**WHAT TO DO**
In the entries below, find each line bearing the string "Table" and copy it.

**TASK INPUTS**
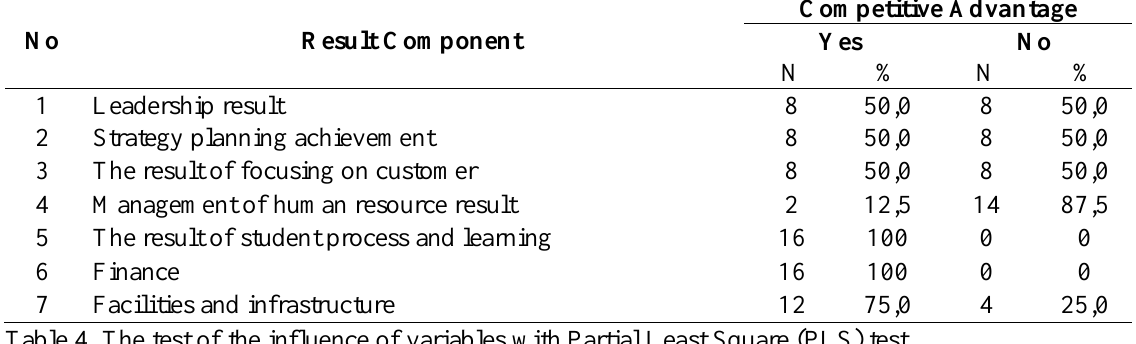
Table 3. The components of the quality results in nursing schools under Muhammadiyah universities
...
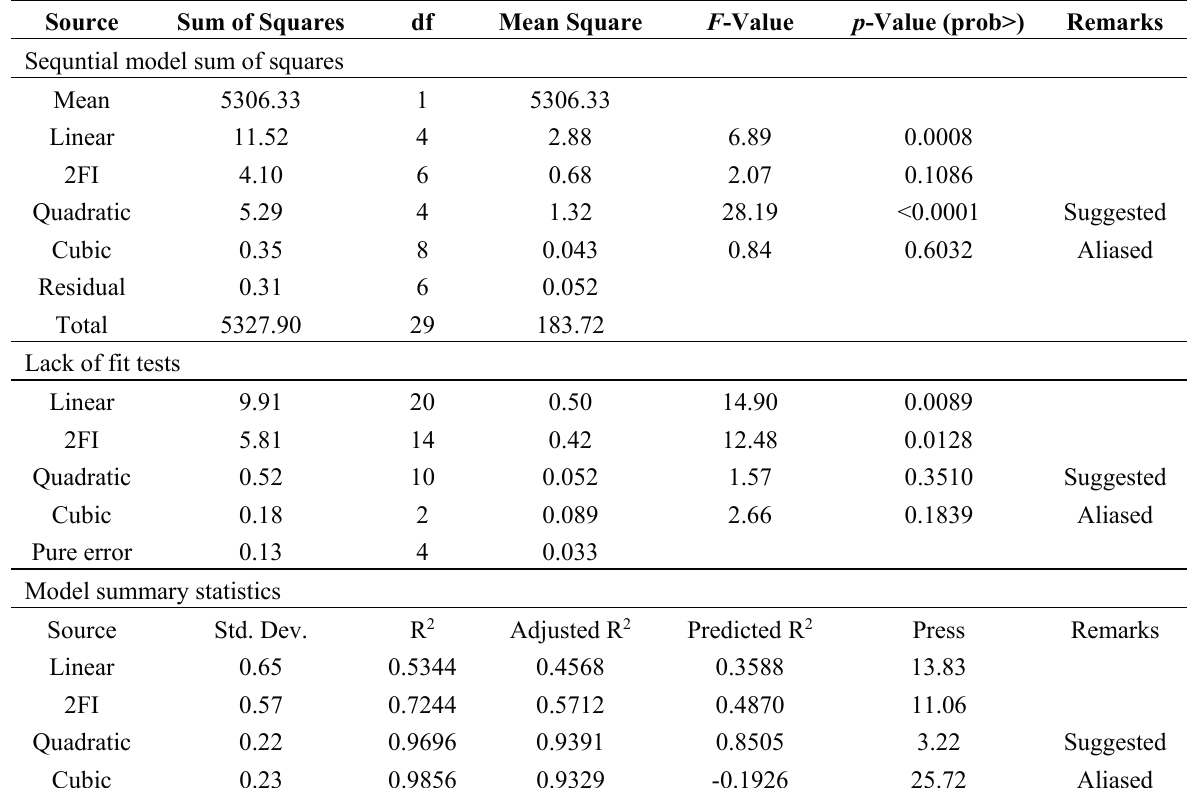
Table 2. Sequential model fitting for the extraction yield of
==
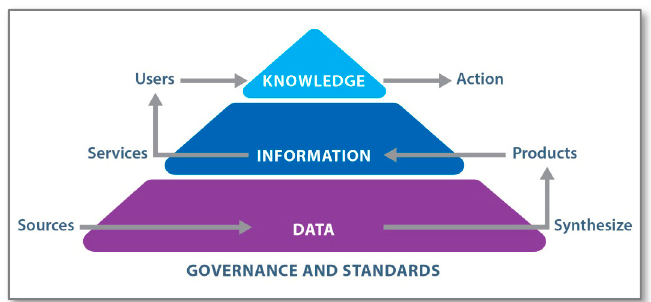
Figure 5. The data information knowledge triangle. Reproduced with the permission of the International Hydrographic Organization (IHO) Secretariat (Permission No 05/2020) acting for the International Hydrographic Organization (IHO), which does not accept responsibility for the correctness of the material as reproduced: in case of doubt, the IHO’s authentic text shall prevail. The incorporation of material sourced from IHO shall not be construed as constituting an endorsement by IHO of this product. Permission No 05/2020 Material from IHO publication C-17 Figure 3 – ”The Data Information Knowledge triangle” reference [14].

**WRITTEN SOLUTION**
Table 3. The components of the quality results in nursing schools under Muhammadiyah universities
Table 2. Sequential model fitting for the extraction yield of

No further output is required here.